This paper presents systematic lossless data compression studies conducted at Cooperative Institute of Meteorological
Satellite Studies (CIMSS), University of Wisconsin-Madison in support of the real-time rebroadcast of NOAA's future
GOES ultraspectral sounders. Ultraspectral sounders provide data with high spectral and spatial resolutions. Since an
ultraspectral sounder could be either a grating spectrometer or a Michelson interferometer, we have
investigated/developed various 2D and 3D lossless compression techniques for both grating and interferometer data.
The lossless compression results are obtained and compared from wavelet/multiwavelt transform-based (e.g.

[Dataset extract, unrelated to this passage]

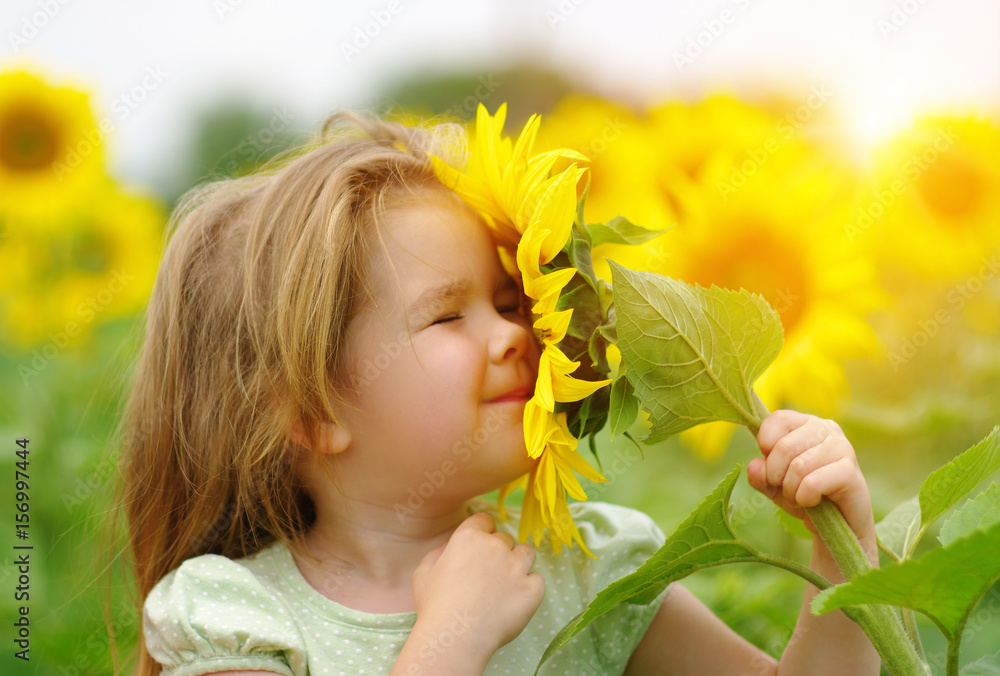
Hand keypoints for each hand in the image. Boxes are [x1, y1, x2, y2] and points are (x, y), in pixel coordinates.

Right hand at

JPEG2000, 3D SPIHT, MWT), prediction-based (e.g. JPEG-LS, CALIC), projection-based (e.g. Lossless PCA,
Optimized Orthogonal Matching Pursuit-based Linear Prediction, PLT), and clustering-based (e.g. PPVQ, FPVQ,
AVQLP) methods. Robust data preprocessing schemes (e.g. BAR, MST reordering) are also demonstrated to improve
compression gains of existing state-of-the-art compression methods such as JPEG2000, 3D SPIHT, JPEG-LS, and
CALIC for high-spectral-resolution data compression. Our studies show that high lossless compression gains are
achievable for both grating and interferometer data.